Robert Oliveras

Personal information
- Full name: Robert Oliveras Aceves
- Date of birth: 23 November 2010 (age 15)
- Place of birth: Barcelona, Spain
- Height: 1.82 m (6 ft 0 in)
- Position: Midfielder

Team information
- Current team: Barcelona

Youth career
- Sant Gabriel
- 0000–2024: Damm
- 2024–: Barcelona

International career^{‡}
- Years: Team / Apps / (Gls)
- 2024–2025: Mexico U15 / 10 / (1)
- 2026–: Mexico U16 / 1 / (0)

= Robert Oliveras =

Mexican footballer (born 2010)

Robert Oliveras Aceves (born 23 November 2010) is a footballer who plays as a midfielder for Barcelona.
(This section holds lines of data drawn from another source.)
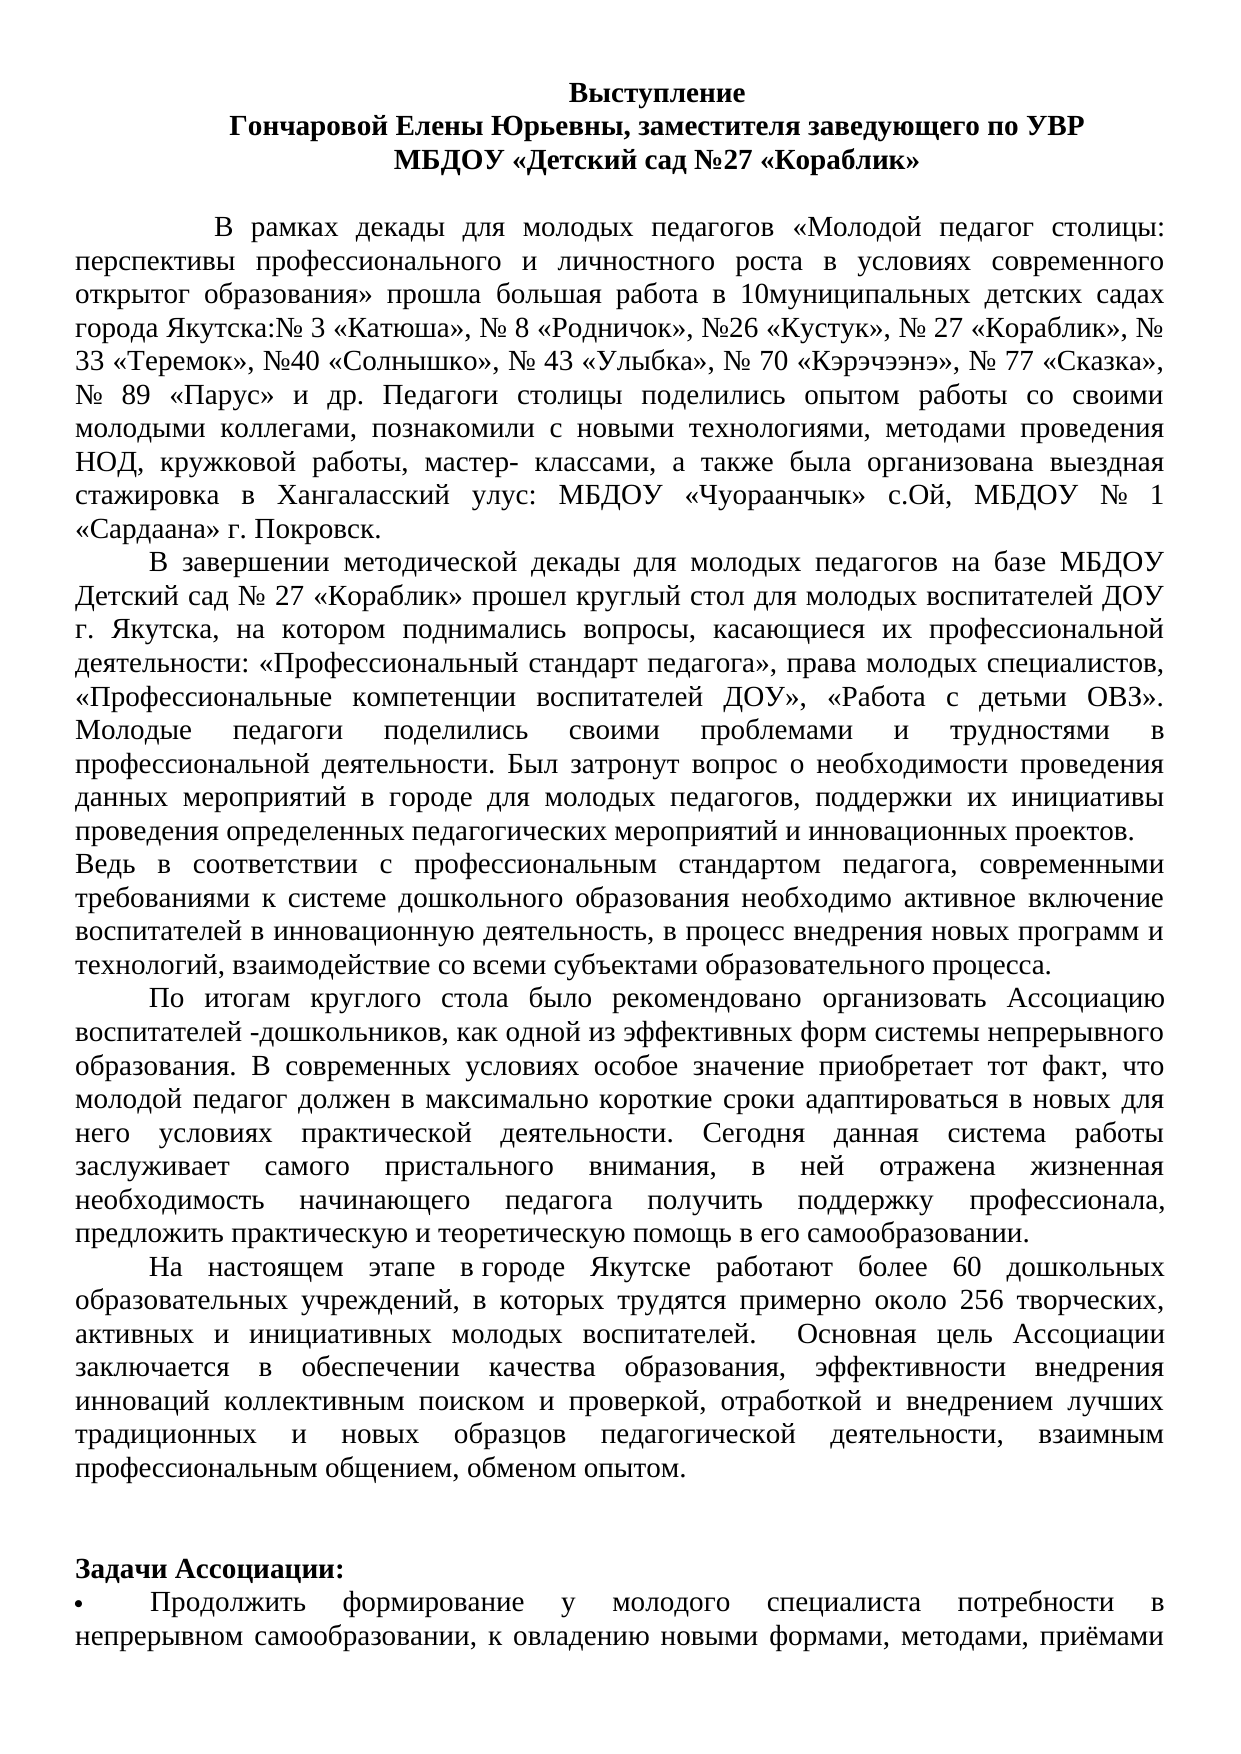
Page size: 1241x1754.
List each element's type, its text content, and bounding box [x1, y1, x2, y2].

text Гончаровой Елены Юрьевны, заместителя заведующего по УВР [75, 108, 1165, 142]
text В завершении методической декады для молодых педагогов на базе МБДОУ Детский сад № 27 «Кораблик» прошел круглый стол для молодых воспитателей ДОУ г. Якутска, на котором поднимались вопросы, касающиеся их профессиональной деятельности: «Профессиональный стандарт педагога», права молодых специалистов, «Профессиональные компетенции воспитателей ДОУ», «Работа с детьми ОВЗ». Молодые педагоги поделились своими проблемами и трудностями в профессиональной деятельности. Был затронут вопрос о необходимости проведения данных мероприятий в городе для молодых педагогов, поддержки их инициативы проведения определенных педагогических мероприятий и инновационных проектов. [75, 544, 1165, 846]
text Задачи Ассоциации: [75, 1551, 1165, 1584]
text МБДОУ «Детский сад №27 «Кораблик» [75, 142, 1165, 176]
text На настоящем этапе в городе Якутске работают более 60 дошкольных образовательных учреждений, в которых трудятся примерно около 256 творческих, активных и инициативных молодых воспитателей. Основная цель Ассоциации заключается в обеспечении качества образования, эффективности внедрения инноваций коллективным поиском и проверкой, отработкой и внедрением лучших традиционных и новых образцов педагогической деятельности, взаимным профессиональным общением, обменом опытом. [75, 1249, 1165, 1484]
text Выступление [75, 75, 1165, 108]
text По итогам круглого стола было рекомендовано организовать Ассоциацию воспитателей -дошкольников, как одной из эффективных форм системы непрерывного образования. В современных условиях особое значение приобретает тот факт, что молодой педагог должен в максимально короткие сроки адаптироваться в новых для него условиях практической деятельности. Сегодня данная система работы заслуживает самого пристального внимания, в ней отражена жизненная необходимость начинающего педагога получить поддержку профессионала, предложить практическую и теоретическую помощь в его самообразовании. [75, 981, 823, 1014]
text Ведь в соответствии с профессиональным стандартом педагога, современными требованиями к системе дошкольного образования необходимо активное включение воспитателей в инновационную деятельность, в процесс внедрения новых программ и технологий, взаимодействие со всеми субъектами образовательного процесса. [75, 846, 1165, 981]
text В рамках декады для молодых педагогов «Молодой педагог столицы: перспективы профессионального и личностного роста в условиях современного открытог образования» прошла большая работа в 10муниципальных детских садах города Якутска:№ 3 «Катюша», № 8 «Родничок», №26 «Кустук», № 27 «Кораблик», № 33 «Теремок», №40 «Солнышко», № 43 «Улыбка», № 70 «Кэрэчээнэ», № 77 «Сказка», № 89 «Парус» и др. Педагоги столицы поделились опытом работы со своими молодыми коллегами, познакомили с новыми технологиями, методами проведения НОД, кружковой работы, мастер- классами, а также была организована выездная стажировка в Хангаласский улус: МБДОУ «Чуораанчык» с.Ой, МБДОУ № 1 «Сардаана» г. Покровск. [75, 209, 1165, 544]
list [75, 1584, 1165, 1651]
text По итогам круглого стола было рекомендовано организовать Ассоциацию воспитателей -дошкольников, как одной из эффективных форм системы непрерывного образования. В современных условиях особое значение приобретает тот факт, что молодой педагог должен в максимально короткие сроки адаптироваться в новых для него условиях практической деятельности. Сегодня данная система работы заслуживает самого пристального внимания, в ней отражена жизненная необходимость начинающего педагога получить поддержку профессионала, предложить практическую и теоретическую помощь в его самообразовании. [75, 1048, 1165, 1249]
Born in Spain, he is a Mexico youth international.

==Early life==
Oliveras was born on 23 November 2010 in Barcelona, Spain and grew up in El Clot neighborhood, Barcelona.

Born to a Mexican mother and a Spanish father, he obtained Mexican citizenship and Spanish citizenship.

==Club career==
As a youth player, Oliveras joined the youth academy of Spanish side Sant Gabriel. Following his stint there, he joined the youth academy of Spanish side Damm, where he played as a midfielder in the club's 4–2–3–1 formation.

Ahead of the 2024–25 season, he joined the youth academy of Spanish La Liga side Barcelona, helping the club's under-16 team win the 2026 Alkass International Cup.

==International career==
Oliveras is a Mexico youth international and has represented the country internationally at under-15 and under-16 levels and is eligible to represent Spain internationally. Argentine manager Andrés Lillini, the director of Mexico's youth national teams at the time, discovered his eligibility to represent Mexico internationally through a friend and contacted his parents to convince him to represent Mexico internationally.

On 26 November 2024, he debuted for the Mexico national under-15 football team during a 0–4 away friendly loss to the Spain national under-15 football team. During the summer of 2025, he played for the Mexico national under-15 football team at the 2025 CONCACAF Boys' Under-15 Championship, helping the team win the competition. On 30 March 2026, he debuted for the Mexico national under-16 football team during a 0–1 away friendly loss to the Portugal national under-16 football team.

==Style of play==
Oliveras plays as a midfielder. Right-footed, he has played as a defender while playing for the youth academy of Spanish La Liga side Barcelona.

Argentine news website Infobae wrote in that "technical reports highlight his versatility on the pitch, as he performs both offensive and defensive duties with ease. His speed and physical presence are attributes that have allowed him to excel among his peers and adapt to different positions".